Hmmm.... recording sounds somewhere between late 50s and 70s, maybe American rather than European. That's a wild guess. Sounds like the kind of sound the Fine Arts used to get. Or the Budapest in fact. Sounds quite a lot like the Budapest on a very hasty listen.


----------



## Josquin13 (Nov 7, 2017)

One more--I can't find the individual timings of the movements, but could it be the Parrenin Quartet's 1969 recording for EMI? It's about the right vintage, I think... Have you ruled it out?


----------



## Josquin13 (Nov 7, 2017)

les24preludes said:


> Hmmm.... recording sounds somewhere between late 50s and 70s, maybe American rather than European. That's a wild guess. Sounds like the kind of sound the Fine Arts used to get. Or the Budapest in fact.
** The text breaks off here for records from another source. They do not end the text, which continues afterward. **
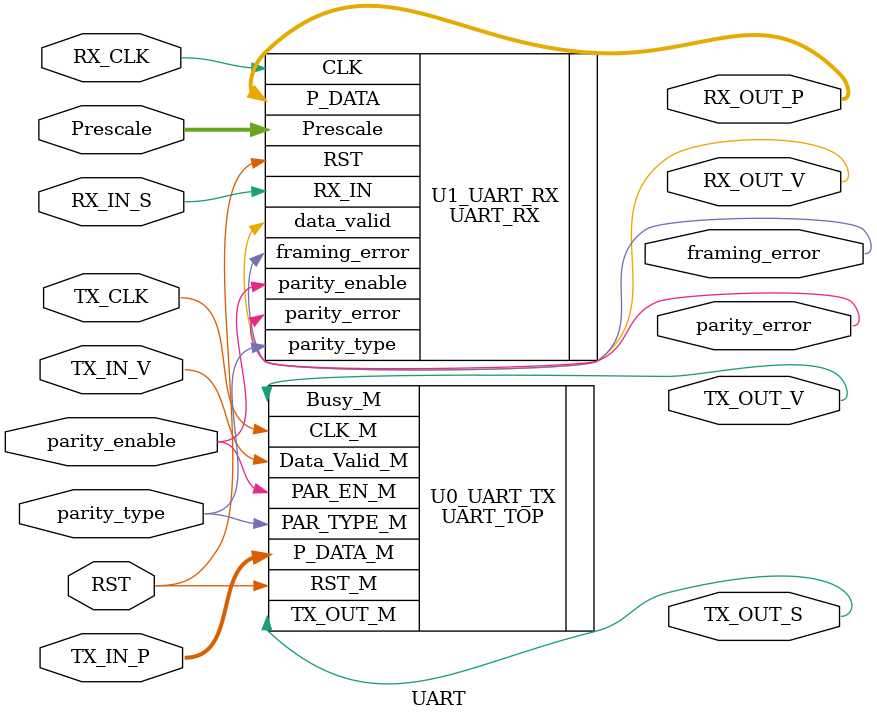
<source format=v>
module UART # ( parameter DATA_WIDTH = 8)
(
 input   wire                          RST,
 input   wire                          TX_CLK,
 input   wire                          RX_CLK,
 input   wire                          RX_IN_S,
 output  wire   [DATA_WIDTH-1:0]       RX_OUT_P, 
 output  wire                          RX_OUT_V,
 input   wire   [DATA_WIDTH-1:0]       TX_IN_P, 
 input   wire                          TX_IN_V, 
 output  wire                          TX_OUT_S,
 output  wire                          TX_OUT_V,  
 input   wire   [5:0]                  Prescale, 
 input   wire                          parity_enable,
 input   wire                          parity_type,
 output  wire                          parity_error,
 output  wire                          framing_error
);


UART_TOP U0_UART_TX (
.CLK_M(TX_CLK),
.RST_M(RST),
.P_DATA_M(TX_IN_P),
.Data_Valid_M(TX_IN_V),
.PAR_EN_M(parity_enable),
.PAR_TYPE_M(parity_type), 
.TX_OUT_M(TX_OUT_S),
.Busy_M(TX_OUT_V)
);
 
 
UART_RX U1_UART_RX (
.CLK(RX_CLK),
.RST(RST),
.RX_IN(RX_IN_S),
.Prescale(Prescale),
.parity_enable(parity_enable),
.parity_type(parity_type),
.P_DATA(RX_OUT_P), 
.data_valid(RX_OUT_V),
.parity_error(parity_error),
.framing_error(framing_error)
);
 



endmodule
 



</source>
Sounds quite a lot like the Budapest on a very hasty listen.


I agree. The 1st violinist uses a violin slide or two (similar to the Budapest's 1st violinist, but maybe not quite as pronounced). So I don't see it as being recorded much after the early to late 1970s, & given the excellent sound quality, I'd be very surprised if it was a mono or even early stereo recording. So, my best guess is that the recording was made sometime between 1965 and 1978-ish.

Timing-wise, it's not the Budapest or Fine Arts Quartets, as their timings are different (see my list above).

The 1st violinist for the Borodin Quartet also occasionally uses violin slides. I ruled out the Borodin's Chandos Historical recording--due to the different timings, but there's also a BBC Borodin recording (and possibly another more recent Chandos or Meloydia recording?), which needs to be ruled out, as well.


----------



## RavelRavel (Jul 19, 2018)

And the answer is... the SHANGHAI QUARTET!!! The recording is from 2001. The recording I have is of lower quality mp3 files (I really wish I knew where they came from); the actual recording has a much higher fidelity. I am so so grateful to you all, especially to you *Josquin13*, you put a lot of effort and thought into this and I am extremely appreciative. I've been listening to this recording for maybe about 15 years (I guess not long after it was released) and it's always been my favorite as I've already said. It's so wonderful to know who it is; now I can dig in further to their recordings. I was aware of them and have some of their Beethoven recordings (which are excellent), but now I'm gonna get everything!!

https://delosmusic.com/recording/bridgeravel-quartets-shanghai-quartet/

Thank you Thank you Thank you!!!!!!!


----------



## Merl (Jul 28, 2016)

Josquin13 said:


> Okay, I've gone through my recordings, on LP & CD, and additionally looked at the timings for a bunch of other Ravel string quartet recordings on the internet, which I know about, but don't own. First, I should point out that the timings on the internet may not always be reliable, as I've noticed some variances between different listings. For example, the Melos Quartett of Stuttgart has slightly different timings on alternate listings, which appear to vary by a number of seconds for each movement. (Although I suppose that could have something to do with the "Original image bit processing" remaster versus the old DG LP.)
> 
> Melos Quartett-
> 
> ...


That's some serious research, Josquin13. Kudos for all that effort. I know how long that stuff takes (ages).


----------